We hear, read and listen day in and day out that it’s the Dollar that’s dead, that’s it’s the USA that will be knocked off the top of the roost and come hurtling to the ground with its neck being throttled by 1.364 billion Chinese hoards. We learn that it’s the USA that is the corrupt one and that the Federal Reserve can’t solve the financial woes of the country. The banks don’t have the money and no end of Quantitative Easing will solve the problem. But, it’s the Middle Kingdom that looks as if it’s in for a rough ride now as the credit crunch gets ready to punch the Chinese guys right in the eyeballs.

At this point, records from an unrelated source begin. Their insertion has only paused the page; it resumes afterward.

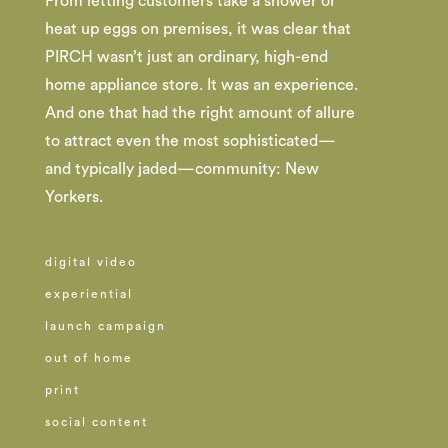
From letting customers take a shower or
heat up eggs on premises, it was clear that
PIRCH wasn’t just an ordinary, high-end
home appliance store. It was an experience.
And one that had the right amount of allure
to attract even the most sophisticated—
and typically jaded—community: New
Yorkers.
digital video
experiential
launch campaign
out of home
print
social content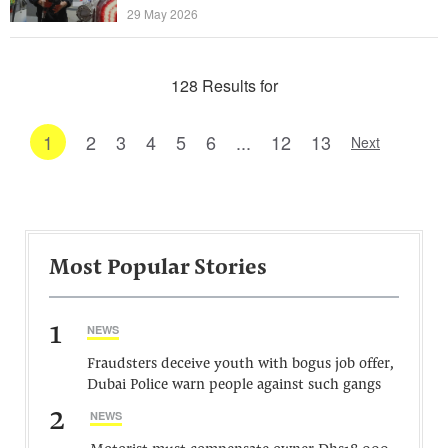
29 May 2026
128 Results for
1
2
3
4
5
6
...
12
13
Next
Most Popular Stories
1
NEWS
Fraudsters deceive youth with bogus job offer,
Dubai Police warn people against such gangs
2
NEWS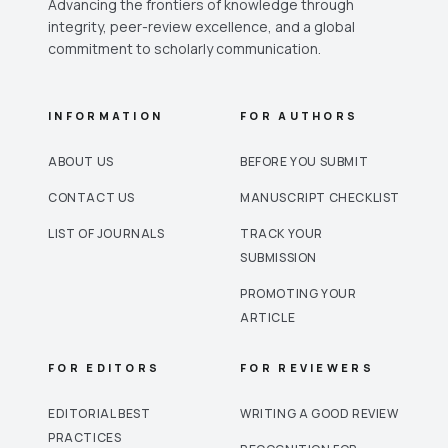
Advancing the frontiers of knowledge through
integrity, peer-review excellence, and a global
commitment to scholarly communication.
INFORMATION
FOR AUTHORS
ABOUT US
BEFORE YOU SUBMIT
CONTACT US
MANUSCRIPT CHECKLIST
LIST OF JOURNALS
TRACK YOUR
SUBMISSION
PROMOTING YOUR
ARTICLE
FOR EDITORS
FOR REVIEWERS
EDITORIAL BEST
WRITING A GOOD REVIEW
PRACTICES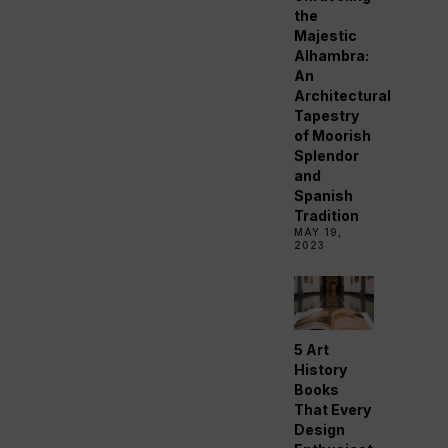
the
Majestic
Alhambra:
An
Architectural
Tapestry
of Moorish
Splendor
and
Spanish
Tradition
MAY 19,
2023
5 Art
History
Books
That Every
Design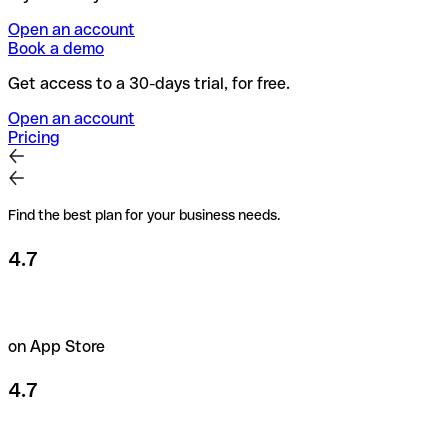
Open an account
Book a demo
Get access to a 30-days trial, for free.
Open an account
Pricing
Find the best plan for your business needs.
4.7
on App Store
4.7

The People’s Bank of China has announced that it’s going to be delaying transfers of cash funds in both Dollars and also Yuan. Hey! I thought the Yuan was meant to be the up-and-coming world reserve currency that knew no problems and felt no crisis? It was only the Dollar that suffered, wasn’t it? The People’s Bank has invoked the need to update systems and do some maintenance. Apparently, it’s nothing to worry about and is just the ‘normal system maintenance’ that always takes place at this time of the Chinese Lunar-New Year celebrations. Transfers will be delayed right after January 30th until February 2nd for domestic transfers and it will continue until February 7th and the end of the holiday for foreign currency transfers.

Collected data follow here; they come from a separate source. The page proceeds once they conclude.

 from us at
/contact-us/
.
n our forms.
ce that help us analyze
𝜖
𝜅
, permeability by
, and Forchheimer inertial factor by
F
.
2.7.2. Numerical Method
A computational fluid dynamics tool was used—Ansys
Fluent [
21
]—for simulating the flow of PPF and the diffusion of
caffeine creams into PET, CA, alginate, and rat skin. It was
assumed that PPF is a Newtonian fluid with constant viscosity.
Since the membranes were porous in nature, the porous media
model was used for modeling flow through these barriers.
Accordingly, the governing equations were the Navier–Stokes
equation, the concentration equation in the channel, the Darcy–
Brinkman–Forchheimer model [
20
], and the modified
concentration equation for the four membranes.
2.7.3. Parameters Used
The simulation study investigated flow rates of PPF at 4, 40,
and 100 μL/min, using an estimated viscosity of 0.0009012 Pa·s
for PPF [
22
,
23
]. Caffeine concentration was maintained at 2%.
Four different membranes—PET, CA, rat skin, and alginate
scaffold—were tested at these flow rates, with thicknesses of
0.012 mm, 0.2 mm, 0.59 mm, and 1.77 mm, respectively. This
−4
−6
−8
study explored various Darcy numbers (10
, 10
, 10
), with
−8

Right, so there is no problem and the maintenance in the systems are going to take that long to deal with? Let’s hope they don’t get a glitch in there somehow and the entire Chinese banking system goes up in a cloud of mushrooms. There are always delays at the New Year period in China, but, the ones that have taken place in previous years haven’t had the backdrop of the previous problems with liquidity in China. That’s the whole difference in this story and that should be making the rest of us just slightly worried. The Chinese might be stealing the industrial rug from under our feet, but a world without the Chinese finances (at least what they tell us they have) would be a whole different spring roll ahead of us.
Admittedly, as many are willing to express, there is now the race that is on to be the first that predicts the fall of China. But, no need to race, that crystal-ball prediction was forecasted years ago before China even got out of its Communist pants after its long march.

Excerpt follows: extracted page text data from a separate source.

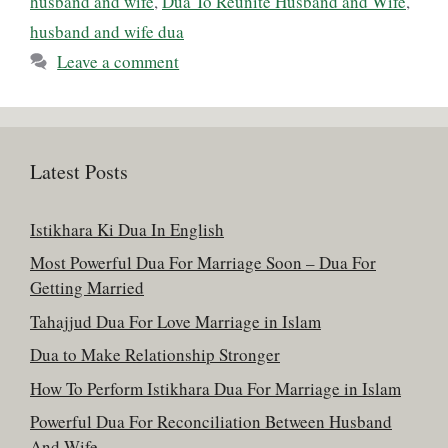
husband and wife
,
Dua To Reunite Husband and Wife
,
husband and wife dua
Leave a comment
Latest Posts
Istikhara Ki Dua In English
Most Powerful Dua For Marriage Soon – Dua For
Getting Married
Tahajjud Dua For Love Marriage in Islam
Dua to Make Relationship Stronger
How To Perform Istikhara Dua For Marriage in Islam
Powerful Dua For Reconciliation Between Husband
And Wife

But, today the financial sector in China is having liquidity problems that are getting worse. January 20th saw the interbank rates increase as much as 10%, when the PBOC stepped in. That was an increase from 3% the previous week. It is now at more stable (although still high) levels of 4.65%.
The POBC has urged banks in China to deal better with liquidity in particular at this time of year and to rely less on short-term funding.
But, the holiday-period is a frightening time for the banks as their liquidity drops and therefore trust between the banks gets worse as cash is depleted. The system maintenance comes at a wonderful time. The Chinese are taking a leaf out of the books of the best spin-doctors around and telling the world exactly what isn’t true, but what will be good to hear. Telling us all ‘hey, we’re up it without a paddle’ just isn’t going to instil confidence in the market is it? Welcome to the world of marketing in China.
Lies, lies and wool over your eyes. Until the penny drops, that is.